Tomé prestado tu amor por la naturaleza para el jardín, las telas
del interior y el jardín trasero. Y la casa misma, con su historia y
magnificencia, para el diseño de los muebles. Espero que te guste.
Guiándola por la
cintura, entraron en la casa cuyo interior superaba con creces el
exterior. Era elegante, fresco y moderno, pero al mismo tiempo
rezumaba aquél toque añejo y mágico que había hecho que se
enamorase de aquél lugar nada más entrar en ella. Sólo había un
adjetivo que hiciera justicia a semejante obra de arte: magnífico.
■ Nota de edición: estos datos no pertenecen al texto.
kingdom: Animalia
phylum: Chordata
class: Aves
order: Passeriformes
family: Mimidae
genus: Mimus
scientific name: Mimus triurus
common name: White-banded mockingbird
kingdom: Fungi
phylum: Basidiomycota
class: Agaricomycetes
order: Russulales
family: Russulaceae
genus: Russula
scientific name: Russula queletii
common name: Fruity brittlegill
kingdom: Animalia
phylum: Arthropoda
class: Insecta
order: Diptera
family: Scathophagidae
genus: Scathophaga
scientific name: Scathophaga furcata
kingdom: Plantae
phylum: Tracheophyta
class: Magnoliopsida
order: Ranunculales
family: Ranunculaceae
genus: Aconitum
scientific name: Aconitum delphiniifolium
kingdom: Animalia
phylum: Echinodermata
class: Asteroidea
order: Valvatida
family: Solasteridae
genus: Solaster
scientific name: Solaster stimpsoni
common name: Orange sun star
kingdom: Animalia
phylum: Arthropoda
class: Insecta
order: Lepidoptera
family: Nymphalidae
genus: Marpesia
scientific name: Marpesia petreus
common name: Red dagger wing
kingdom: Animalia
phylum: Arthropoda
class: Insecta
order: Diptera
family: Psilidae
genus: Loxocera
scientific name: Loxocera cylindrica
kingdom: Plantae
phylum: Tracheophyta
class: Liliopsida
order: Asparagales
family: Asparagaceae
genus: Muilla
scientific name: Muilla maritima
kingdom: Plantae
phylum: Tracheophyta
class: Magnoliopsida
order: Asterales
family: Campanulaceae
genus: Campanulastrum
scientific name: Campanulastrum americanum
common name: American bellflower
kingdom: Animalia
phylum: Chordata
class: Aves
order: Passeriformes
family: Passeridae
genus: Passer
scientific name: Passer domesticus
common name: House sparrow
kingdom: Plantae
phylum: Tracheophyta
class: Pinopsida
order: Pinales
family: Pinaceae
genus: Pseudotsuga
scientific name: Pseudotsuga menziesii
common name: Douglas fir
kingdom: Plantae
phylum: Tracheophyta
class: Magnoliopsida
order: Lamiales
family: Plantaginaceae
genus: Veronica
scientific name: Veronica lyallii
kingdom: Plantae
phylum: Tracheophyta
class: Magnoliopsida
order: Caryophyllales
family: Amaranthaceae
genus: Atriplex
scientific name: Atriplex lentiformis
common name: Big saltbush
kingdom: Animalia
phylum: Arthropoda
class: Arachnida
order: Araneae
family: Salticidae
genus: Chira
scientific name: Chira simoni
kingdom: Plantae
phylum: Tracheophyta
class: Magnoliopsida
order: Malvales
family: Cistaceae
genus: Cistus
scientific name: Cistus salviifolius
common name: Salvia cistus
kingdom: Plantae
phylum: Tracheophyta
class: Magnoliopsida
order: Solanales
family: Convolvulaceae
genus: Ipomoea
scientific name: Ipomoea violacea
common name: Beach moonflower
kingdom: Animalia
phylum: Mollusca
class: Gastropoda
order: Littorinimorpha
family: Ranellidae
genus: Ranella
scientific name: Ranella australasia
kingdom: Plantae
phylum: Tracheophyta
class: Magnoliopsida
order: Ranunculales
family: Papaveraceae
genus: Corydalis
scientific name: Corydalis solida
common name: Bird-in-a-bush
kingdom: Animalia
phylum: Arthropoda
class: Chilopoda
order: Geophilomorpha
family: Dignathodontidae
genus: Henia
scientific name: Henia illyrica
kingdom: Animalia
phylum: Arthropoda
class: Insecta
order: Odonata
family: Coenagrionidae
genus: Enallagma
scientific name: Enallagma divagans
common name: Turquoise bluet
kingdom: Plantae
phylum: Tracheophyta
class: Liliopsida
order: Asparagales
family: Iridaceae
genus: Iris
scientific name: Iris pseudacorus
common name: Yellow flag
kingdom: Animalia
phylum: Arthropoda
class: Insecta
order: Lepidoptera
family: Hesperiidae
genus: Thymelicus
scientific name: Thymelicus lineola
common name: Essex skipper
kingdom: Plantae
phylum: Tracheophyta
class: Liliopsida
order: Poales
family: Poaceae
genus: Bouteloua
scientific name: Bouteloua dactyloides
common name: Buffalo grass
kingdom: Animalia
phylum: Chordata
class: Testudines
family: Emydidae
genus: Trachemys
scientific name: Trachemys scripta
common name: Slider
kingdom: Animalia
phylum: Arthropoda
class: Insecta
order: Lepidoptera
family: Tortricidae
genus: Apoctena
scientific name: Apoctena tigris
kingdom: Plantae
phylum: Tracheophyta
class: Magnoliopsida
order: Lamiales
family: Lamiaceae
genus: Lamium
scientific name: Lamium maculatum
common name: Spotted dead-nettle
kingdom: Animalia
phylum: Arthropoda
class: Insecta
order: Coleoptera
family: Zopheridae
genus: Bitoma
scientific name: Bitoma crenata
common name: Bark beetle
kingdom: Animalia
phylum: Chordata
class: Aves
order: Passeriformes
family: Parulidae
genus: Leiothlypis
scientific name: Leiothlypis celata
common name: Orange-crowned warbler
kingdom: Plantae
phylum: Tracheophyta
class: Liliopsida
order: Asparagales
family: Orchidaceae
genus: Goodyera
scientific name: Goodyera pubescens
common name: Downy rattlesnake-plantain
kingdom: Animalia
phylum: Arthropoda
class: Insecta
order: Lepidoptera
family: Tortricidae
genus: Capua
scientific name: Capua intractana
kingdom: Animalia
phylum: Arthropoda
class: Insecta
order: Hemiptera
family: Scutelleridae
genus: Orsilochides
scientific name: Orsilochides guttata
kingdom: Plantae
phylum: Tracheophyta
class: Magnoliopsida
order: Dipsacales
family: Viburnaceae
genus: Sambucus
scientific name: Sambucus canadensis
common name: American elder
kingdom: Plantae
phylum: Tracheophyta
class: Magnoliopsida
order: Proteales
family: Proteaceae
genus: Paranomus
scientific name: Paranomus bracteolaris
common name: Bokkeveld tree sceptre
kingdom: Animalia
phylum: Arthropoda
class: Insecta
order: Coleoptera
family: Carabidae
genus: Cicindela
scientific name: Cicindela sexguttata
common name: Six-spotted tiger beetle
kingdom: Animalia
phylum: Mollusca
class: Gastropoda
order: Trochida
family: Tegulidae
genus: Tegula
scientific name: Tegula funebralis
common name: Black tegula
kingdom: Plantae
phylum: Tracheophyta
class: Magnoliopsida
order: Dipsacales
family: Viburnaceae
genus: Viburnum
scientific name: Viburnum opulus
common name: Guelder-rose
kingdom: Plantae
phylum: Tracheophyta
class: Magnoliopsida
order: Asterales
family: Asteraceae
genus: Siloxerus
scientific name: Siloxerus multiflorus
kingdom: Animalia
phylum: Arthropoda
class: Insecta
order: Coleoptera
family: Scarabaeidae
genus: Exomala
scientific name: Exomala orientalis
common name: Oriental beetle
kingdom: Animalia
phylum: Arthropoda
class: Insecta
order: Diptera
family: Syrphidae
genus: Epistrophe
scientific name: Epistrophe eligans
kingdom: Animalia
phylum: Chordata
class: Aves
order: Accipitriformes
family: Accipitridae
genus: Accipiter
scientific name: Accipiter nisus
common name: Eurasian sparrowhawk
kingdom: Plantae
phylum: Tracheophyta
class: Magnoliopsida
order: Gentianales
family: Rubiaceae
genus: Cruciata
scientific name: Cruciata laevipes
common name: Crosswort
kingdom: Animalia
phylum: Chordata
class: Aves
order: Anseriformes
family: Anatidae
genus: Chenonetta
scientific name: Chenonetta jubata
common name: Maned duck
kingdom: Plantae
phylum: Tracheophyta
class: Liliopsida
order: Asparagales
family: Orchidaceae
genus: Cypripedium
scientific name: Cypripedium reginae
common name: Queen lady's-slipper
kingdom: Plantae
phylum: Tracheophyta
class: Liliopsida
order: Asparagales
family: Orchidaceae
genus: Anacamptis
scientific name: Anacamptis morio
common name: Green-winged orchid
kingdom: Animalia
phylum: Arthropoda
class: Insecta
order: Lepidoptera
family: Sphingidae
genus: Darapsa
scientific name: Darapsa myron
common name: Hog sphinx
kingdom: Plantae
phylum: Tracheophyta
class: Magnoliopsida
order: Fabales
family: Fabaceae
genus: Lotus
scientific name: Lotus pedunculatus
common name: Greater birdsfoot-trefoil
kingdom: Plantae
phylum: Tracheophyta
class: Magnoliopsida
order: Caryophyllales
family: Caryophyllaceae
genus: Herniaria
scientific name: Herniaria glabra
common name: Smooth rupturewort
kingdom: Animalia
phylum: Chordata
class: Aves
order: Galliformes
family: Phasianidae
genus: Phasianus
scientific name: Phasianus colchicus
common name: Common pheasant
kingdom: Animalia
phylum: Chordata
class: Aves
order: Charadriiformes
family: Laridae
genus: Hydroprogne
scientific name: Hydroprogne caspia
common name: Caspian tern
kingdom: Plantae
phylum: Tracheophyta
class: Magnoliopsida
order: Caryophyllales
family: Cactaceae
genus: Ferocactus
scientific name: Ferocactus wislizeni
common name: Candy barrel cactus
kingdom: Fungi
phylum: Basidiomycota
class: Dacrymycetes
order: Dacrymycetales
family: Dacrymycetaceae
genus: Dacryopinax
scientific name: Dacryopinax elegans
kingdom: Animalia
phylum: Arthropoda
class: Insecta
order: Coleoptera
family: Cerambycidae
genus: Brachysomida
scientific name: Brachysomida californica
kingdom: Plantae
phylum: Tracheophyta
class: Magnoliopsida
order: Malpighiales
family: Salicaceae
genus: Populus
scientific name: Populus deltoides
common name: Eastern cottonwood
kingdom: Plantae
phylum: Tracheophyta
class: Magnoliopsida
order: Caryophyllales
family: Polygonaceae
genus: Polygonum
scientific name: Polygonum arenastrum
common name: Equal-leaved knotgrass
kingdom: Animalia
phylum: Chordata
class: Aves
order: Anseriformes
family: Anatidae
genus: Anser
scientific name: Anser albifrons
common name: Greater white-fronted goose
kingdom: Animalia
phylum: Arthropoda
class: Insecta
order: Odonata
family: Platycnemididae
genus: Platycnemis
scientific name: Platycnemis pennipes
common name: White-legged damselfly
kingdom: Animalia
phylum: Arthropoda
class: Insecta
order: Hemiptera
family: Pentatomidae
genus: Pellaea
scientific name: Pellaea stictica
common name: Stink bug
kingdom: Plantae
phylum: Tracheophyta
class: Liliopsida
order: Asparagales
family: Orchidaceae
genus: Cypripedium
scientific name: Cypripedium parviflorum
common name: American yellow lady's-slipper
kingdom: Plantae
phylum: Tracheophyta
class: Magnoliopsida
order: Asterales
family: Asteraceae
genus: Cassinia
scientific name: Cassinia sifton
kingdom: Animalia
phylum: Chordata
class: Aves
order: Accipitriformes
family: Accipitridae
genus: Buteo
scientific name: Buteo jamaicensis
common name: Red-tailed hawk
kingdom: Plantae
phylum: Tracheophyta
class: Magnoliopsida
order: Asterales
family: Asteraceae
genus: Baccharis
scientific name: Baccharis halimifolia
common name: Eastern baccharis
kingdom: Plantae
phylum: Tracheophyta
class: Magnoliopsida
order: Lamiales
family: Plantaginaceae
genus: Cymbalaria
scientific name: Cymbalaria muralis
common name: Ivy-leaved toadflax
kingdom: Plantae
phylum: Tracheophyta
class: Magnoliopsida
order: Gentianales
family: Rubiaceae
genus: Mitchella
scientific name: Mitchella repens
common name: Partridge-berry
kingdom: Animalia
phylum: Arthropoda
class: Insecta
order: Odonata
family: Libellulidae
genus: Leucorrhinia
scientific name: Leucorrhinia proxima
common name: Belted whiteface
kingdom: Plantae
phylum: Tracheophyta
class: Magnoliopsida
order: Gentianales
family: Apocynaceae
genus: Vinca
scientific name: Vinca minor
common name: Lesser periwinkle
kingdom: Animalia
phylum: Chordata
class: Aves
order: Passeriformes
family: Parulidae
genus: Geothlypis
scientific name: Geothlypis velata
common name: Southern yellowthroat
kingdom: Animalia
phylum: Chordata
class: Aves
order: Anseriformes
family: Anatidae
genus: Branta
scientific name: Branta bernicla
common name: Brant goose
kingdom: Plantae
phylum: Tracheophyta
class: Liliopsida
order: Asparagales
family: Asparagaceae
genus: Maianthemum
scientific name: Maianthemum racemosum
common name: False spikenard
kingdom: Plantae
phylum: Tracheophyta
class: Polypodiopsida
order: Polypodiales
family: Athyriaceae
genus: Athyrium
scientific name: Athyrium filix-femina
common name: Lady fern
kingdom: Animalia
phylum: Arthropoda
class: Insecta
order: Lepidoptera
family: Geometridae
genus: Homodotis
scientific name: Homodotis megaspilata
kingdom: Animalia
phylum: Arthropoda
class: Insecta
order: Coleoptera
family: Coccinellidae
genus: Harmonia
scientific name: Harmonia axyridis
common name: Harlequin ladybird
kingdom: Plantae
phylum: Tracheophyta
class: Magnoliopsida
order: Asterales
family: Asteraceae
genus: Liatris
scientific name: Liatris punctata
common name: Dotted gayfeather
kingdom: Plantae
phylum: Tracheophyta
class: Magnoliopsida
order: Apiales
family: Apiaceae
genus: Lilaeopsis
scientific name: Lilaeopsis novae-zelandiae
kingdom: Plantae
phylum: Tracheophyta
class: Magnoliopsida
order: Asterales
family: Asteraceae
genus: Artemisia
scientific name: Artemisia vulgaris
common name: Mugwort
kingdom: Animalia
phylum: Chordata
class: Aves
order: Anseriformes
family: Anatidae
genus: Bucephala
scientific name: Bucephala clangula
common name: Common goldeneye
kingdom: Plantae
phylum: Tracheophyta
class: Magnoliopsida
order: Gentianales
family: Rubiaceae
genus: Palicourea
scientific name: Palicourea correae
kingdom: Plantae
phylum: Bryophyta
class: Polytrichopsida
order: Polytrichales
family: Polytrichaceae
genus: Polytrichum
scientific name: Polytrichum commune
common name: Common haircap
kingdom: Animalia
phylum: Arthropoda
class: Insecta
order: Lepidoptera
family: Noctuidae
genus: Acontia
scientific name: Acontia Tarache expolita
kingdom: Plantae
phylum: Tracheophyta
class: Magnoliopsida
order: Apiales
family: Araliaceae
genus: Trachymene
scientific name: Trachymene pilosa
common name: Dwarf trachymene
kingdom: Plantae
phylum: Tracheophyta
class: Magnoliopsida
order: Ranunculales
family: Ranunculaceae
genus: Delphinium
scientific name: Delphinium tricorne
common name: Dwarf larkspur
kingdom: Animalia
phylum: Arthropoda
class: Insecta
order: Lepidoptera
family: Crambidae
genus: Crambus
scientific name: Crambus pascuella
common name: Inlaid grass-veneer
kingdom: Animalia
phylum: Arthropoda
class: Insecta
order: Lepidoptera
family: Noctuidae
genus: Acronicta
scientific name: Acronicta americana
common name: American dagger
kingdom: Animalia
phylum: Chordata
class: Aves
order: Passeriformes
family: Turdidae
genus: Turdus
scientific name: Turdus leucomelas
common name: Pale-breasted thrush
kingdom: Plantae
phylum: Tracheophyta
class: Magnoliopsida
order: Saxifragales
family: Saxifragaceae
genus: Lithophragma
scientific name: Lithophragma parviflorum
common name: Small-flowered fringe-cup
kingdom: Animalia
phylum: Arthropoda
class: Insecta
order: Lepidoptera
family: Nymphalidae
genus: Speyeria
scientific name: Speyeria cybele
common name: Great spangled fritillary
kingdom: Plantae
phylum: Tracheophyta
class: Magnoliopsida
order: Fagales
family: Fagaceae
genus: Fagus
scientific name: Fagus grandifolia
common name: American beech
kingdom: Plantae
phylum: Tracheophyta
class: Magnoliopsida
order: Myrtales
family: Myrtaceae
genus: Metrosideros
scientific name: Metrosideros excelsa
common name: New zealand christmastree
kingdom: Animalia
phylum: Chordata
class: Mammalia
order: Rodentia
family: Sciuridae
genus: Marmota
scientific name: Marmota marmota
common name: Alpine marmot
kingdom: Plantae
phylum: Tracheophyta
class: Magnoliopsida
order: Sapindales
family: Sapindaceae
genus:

Desde el recibidor, hasta la biblioteca del piso superior, pasando
por el salón de té y la pastelería del piso de abajo, sin olvidar
el jardín trasero, ideal para bonitas y relajadas reuniones en los
meses cálidos del año.
–Esto es... ¡sombroso!
-dijo Irene, al fin, cuándo su tour terminó frente a la chimenea
del salón de té, que en ese momento estaba apagada-. Una
reconstrucción perfecta. Y una adaptación magnífica. No sé... Es,
el mejor regalo que me han hecho nunca. Muchas gracias, cariño. Sólo
espero que no haya sido un esfuerzo baldío. Ya sabes que no les
caigo muy bien.
–¡Bobadas! –dijo
Eduardo haciendo un aspaviento con una mano, rodeando con el otro
brazo a su esposa por los hombros-. Esos idiotas acabarán a tus pies
en cuanto huelan las delicias que horneas en tu cocina. No te
preocupes por eso. Y, las gracias no hace falta que me las des. Te
mereces esto y más.
No tenía palabras.
Escuchando la convicción con la que hablaba le resultó imposible
ser negativa ante aquél nuevo reto que se le venía encima. Sólo se
le escapó una risita nerviosa que ahogó besando a su hombre en los
labios. No dijo nada más, pero se prometió ganarse del todo a sus
hostiles vecinos con su saloncito de té y pagar con su éxito, los
esfuerzos de su marido para hacerle semejante regalo.